Let's break down what this command does: 

`-R 127.0.0.1:31337:127.0.0.1:31337`: This flag sets up the reverse tunnel, forwarding the remote port 31337 to the local port 31337. 

`-J 4f6cd644-3065-45f6-b5b9-9156929d8f82@proxy.corellium.com`: This flag specifies the SSH jump host (proxy server) to use when connecting to the remote machine. In this case, we're using the provided Corellium proxy server. 

By executing this command, the reverse tunnel will be established, allowing the remote virtual iOS device (root@10.11.1.1) to access the internet through your local IP address. 

You should now notice connections begin to immediately trickle in. 

 A screenshot of connections being established via SSH reverse tunneling in a coding window.

4. Testing the reverse tunnel

Now that we have the reverse tunnel set up, let's test it to ensure everything is working correctly. To do this, we'll need to configure the remote virtual iOS device to use the GOST proxy server for its internet connection. 

On the remote virtual iOS device, open the Settings app and navigate to the Wi-Fi settings. Here, tap on the connected Wi-Fi network and scroll down to the "HTTP Proxy" section. Choose "Manual" and enter the following information: 

Server: 127.0.0.1 

Port: 31337 

 A screenshot of a virtual iOS device in the Corellium app displaying where to find the "Configure Proxy" setting.

Save the changes and exit the settings. The remote virtual iOS device should now be using the GOST proxy server for its internet connection, effectively accessing the internet through your local IP address. 
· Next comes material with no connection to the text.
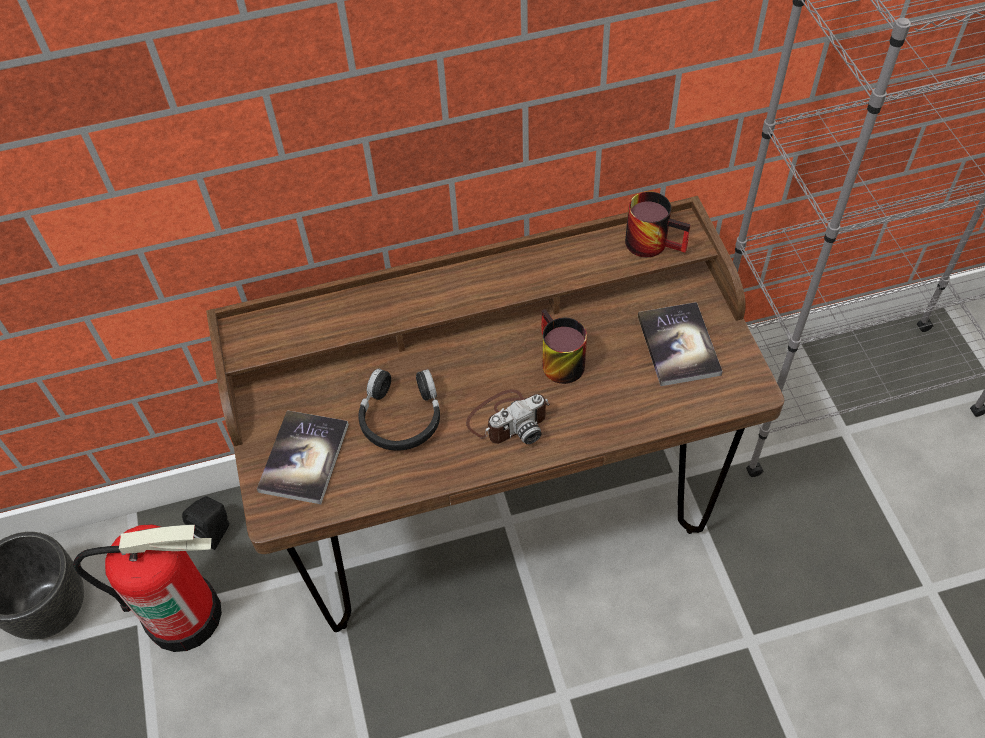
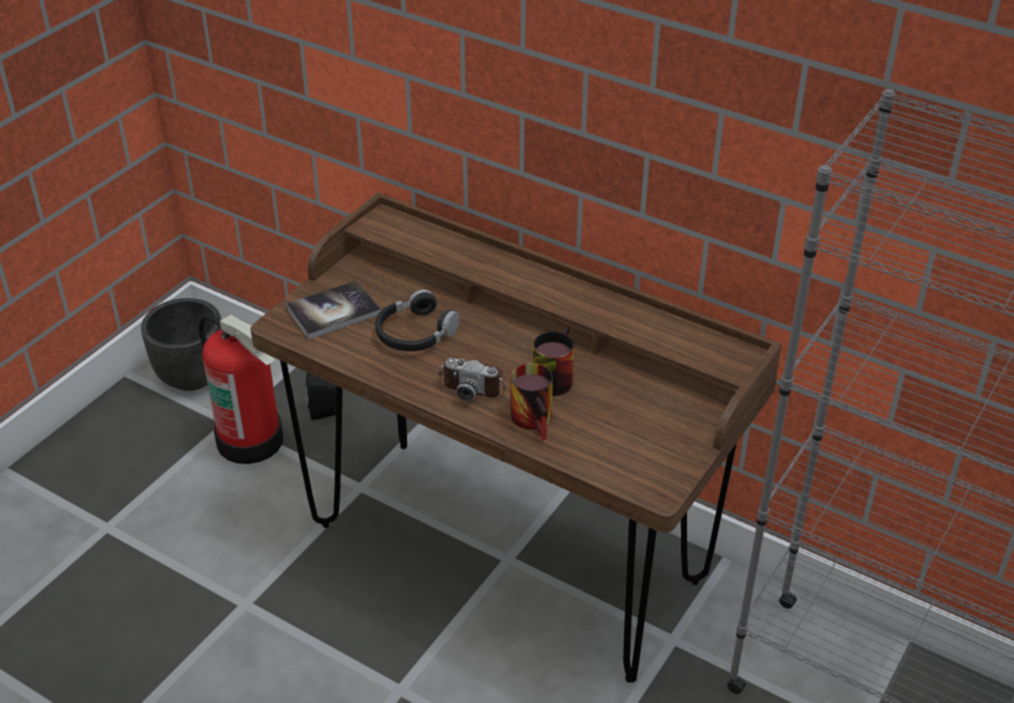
camera: 45 degrees right, 15 degrees down
mug [625,191,691,257] -> mug moved to [511,363,553,440]
book [638,302,722,386] -> none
To verify that the reverse tunnel is working as expected, try opening a web page that echoes your IP back, or uses IP geolocation. As seen in the screenshot below, the network traffic is indeed being routed through my local machine. We're now ready to click on every sketchy link that comes in through an anonymous Telegram message! 
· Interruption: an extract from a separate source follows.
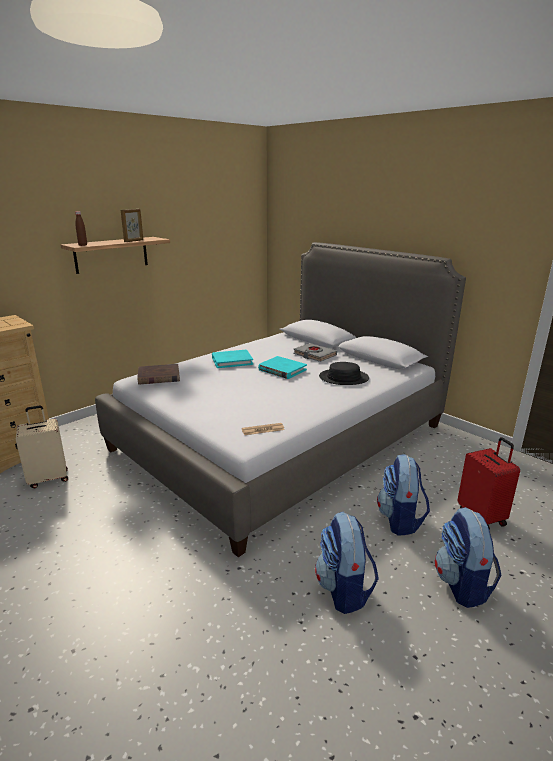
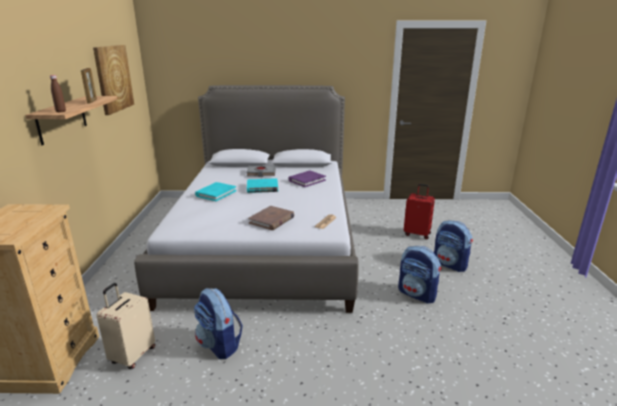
camera: 45 degrees left, 0 degrees up
brown book [137,364,180,385] -> brown book moved to [248,206,295,230]
black hat [319,362,369,385] -> purple book [288,171,326,187]
backpack [377,454,430,535] -> backpack moved to [194,288,243,359]
none -> picture [93,45,134,115]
A screenshot of a virtualized iOS device in the Corellium app displaying the location configured via the proxy.

 The performance is shockingly good too. 
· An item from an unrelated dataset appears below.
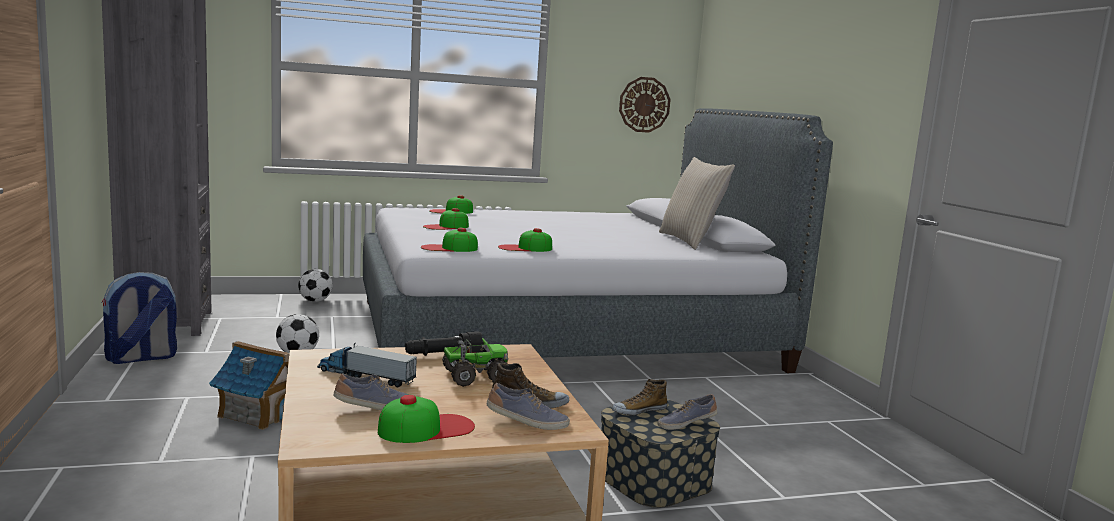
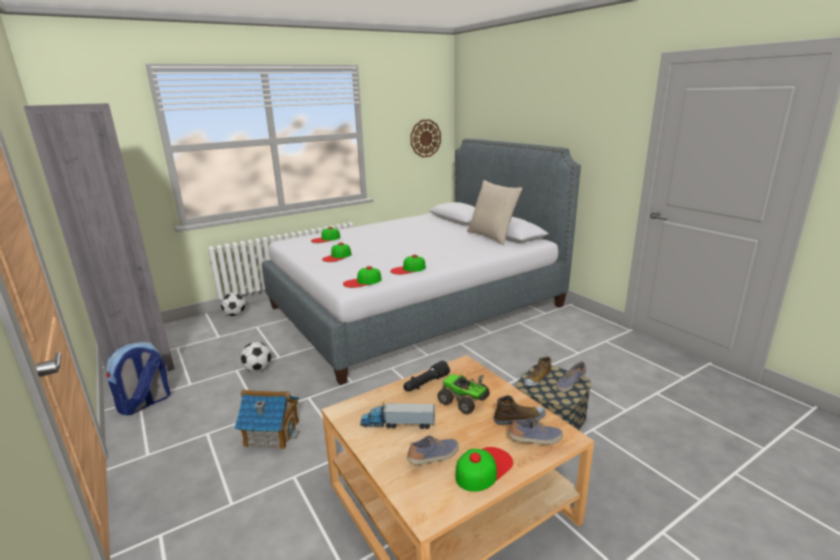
camera: 15 degrees left, 10 degrees up
toy truck [442,338,508,387] -> toy truck turned 105 degrees counterclockwise [437,374,490,414]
 A screenshot of a virtualized iOS device in the Corellium app showing a download speed test of 22.65 Mbps and a ping of 164 ms.

(You'll also notice I'm now getting targeted ads to assist with immigrating to Canada, which always makes me chuckle as a Canadian citizen.) 

For reference, this is only about 1Mbps slower than my upload speed. 

 A screenshot taken from a computer showing that the upload speed on the computer is 23.51 mbps.

One minor note is that this proxy setup does bypass the "Network Monitor" feature built-in to Corellium. If you want to capture traffic (which you should), you'll need to set up a tool like mitmproxy on your local machine.

 A screenshot of the Corellium app being used to monitor a network via SSH reverse tunneling in order to investigate phishing attacks.

5. Understanding the risks associated with reverse tunnels

By creating a reverse tunnel, you are essentially opening a door into your local network. In practice, LAN side access to your typical shoddy ISP immobile odem may be enough for your "typical" APT to get a persistent foothold. 

Basically, think of this like sharing your WiFi password. You probably trust your coworker on your LAN. You probably don't trust your friend James Willy from North Korea. If you have more "friends" that fall into the latter category, I would encourage you to run GOST on a mobile network, completely isolated from any of the networks you actually use personally. 

In a future blog post, we'll cover setting up GOST on a physical mobile device with an LTE connection, and routing the proxy back through a wired connection. Until then, happy fishing!